[Обязательное задание 1] Кем рассказчик работал на полставки три недели спустя, согласно отрывку о поэзии?
[Обязательное задание 2] Продолжи отрывок о поэзии, начав сразу после его последнего предложения.

[Выбранный текст]
- - -

Смейтесь! – я сидел один у стены, пустоглазый, бухой, и пытался слушать, и тут понял, что даже когда они спорят друг с другом, это все равно какое-то перемирие ограниченных умов.
– Буковски, – спросил у меня как-то преподаватель, – почему вы никогда не высказываетесь? Что вы думаете?
– Все это чушь, – сказал я, – все, что было сказано в этом классе, – чушь.
И то было лучшее стихотворение всего семестра. Три недели спустя, когда мне как-то повезло с игральными костями в писсуаре местного бара, я спал на песочке Майами-Бич и на полставки вкалывал складским рабочим в «Ди Приме».
Это как старый прикол о погоде: все разговаривают о поэзии, но никто с ней ничего не может поделать. Ну, вообще и тем паче в других Искусствах мы слишком вытанцовываем и сношаемся с традициями. Не понимаю, отчего написанное слово нельзя делать, как краску или звук. У нас уж точно нет оправданий, чтобы валандаться в колее, и пусть другие Искусства-де отбирают у нас мяч. Но традиция действенна, и обезьяны прилежно пробираются к своему ура! ура! Традиция сурова, голубчик, – если у тебя бодун, выпей зельцера. Хочешь написать стишок – перечитай Китса и Шелли, а хочешь выглядеть современным – перечитай Одена, Спендера, Элиота, Джефферза, Паунда и У. К. Уильямза, а также Э. Э. К. От всей этой игры смердит. В краях этих и пяти человек не наберется, кто сумеет четыре настоящие строки уложить. Играют в нее по-прежнему рохли, звездочеты, лесбиянки и преподы английского.

- - -

[Записи данных]
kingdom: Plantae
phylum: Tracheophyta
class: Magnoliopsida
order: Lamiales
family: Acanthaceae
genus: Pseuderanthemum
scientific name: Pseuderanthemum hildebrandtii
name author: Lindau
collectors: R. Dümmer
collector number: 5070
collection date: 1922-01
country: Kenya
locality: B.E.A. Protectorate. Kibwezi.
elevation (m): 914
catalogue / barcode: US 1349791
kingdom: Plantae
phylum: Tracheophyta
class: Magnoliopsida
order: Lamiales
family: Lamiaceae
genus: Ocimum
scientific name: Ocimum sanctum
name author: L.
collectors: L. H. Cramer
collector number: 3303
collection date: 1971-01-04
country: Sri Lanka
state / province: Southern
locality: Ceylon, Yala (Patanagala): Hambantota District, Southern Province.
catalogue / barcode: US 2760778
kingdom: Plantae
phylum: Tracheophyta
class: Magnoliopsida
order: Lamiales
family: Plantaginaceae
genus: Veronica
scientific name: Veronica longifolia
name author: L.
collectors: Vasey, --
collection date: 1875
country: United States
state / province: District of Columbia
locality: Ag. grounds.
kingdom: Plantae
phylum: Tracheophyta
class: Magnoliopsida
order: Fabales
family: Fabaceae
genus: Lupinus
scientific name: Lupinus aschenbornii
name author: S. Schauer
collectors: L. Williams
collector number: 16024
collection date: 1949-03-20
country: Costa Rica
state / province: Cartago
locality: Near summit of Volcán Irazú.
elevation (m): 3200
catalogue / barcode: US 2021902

- - -

[Ответ 1] Складским рабочим в «Ди Приме».

[Ответ 2]
Зовите меня упертым, если желаете, некультурным, пьяным, чем хотите. Меня вылепил мир, а я леплю, что могу. Я таскал на плече кровоточащую ½ вола, который был жив всего минуту назад, и завешивал его на тупой крюк, свисавший с крыши с рельсами, за хрящи; заходил в женский хезник с половой тряпкой, пока вы спали; обчищал сам и обчищали меня; подыгрывал тотализатору; огребал дубинкой в сортире за то, что игру сращивал гангстерской марухе; был женат на женщине с миллионом долларов и бросил ее; ползал пьяный по переулкам с одного побережья до другого; качал бензин, работал на фабрике собачьих галет, торговал новогодними елками, стал даже нарядчиком; я водил грузовики, охранял ворота, искал сапоги в техасском борделе; год прожил на яхте, а по ходу учился заводить вспомогательный двигатель и занимался любовью с женщиной богатого безумца с одной рукой, который считал себя гением, потому что играл на органе, а мне приходилось писать слова к его чертовым операм, а я почти все время был пьян, и все получалось, пока он не умер, но к чему все остальное излагать? Говорим-то мы о поэзии.
Скучная тема.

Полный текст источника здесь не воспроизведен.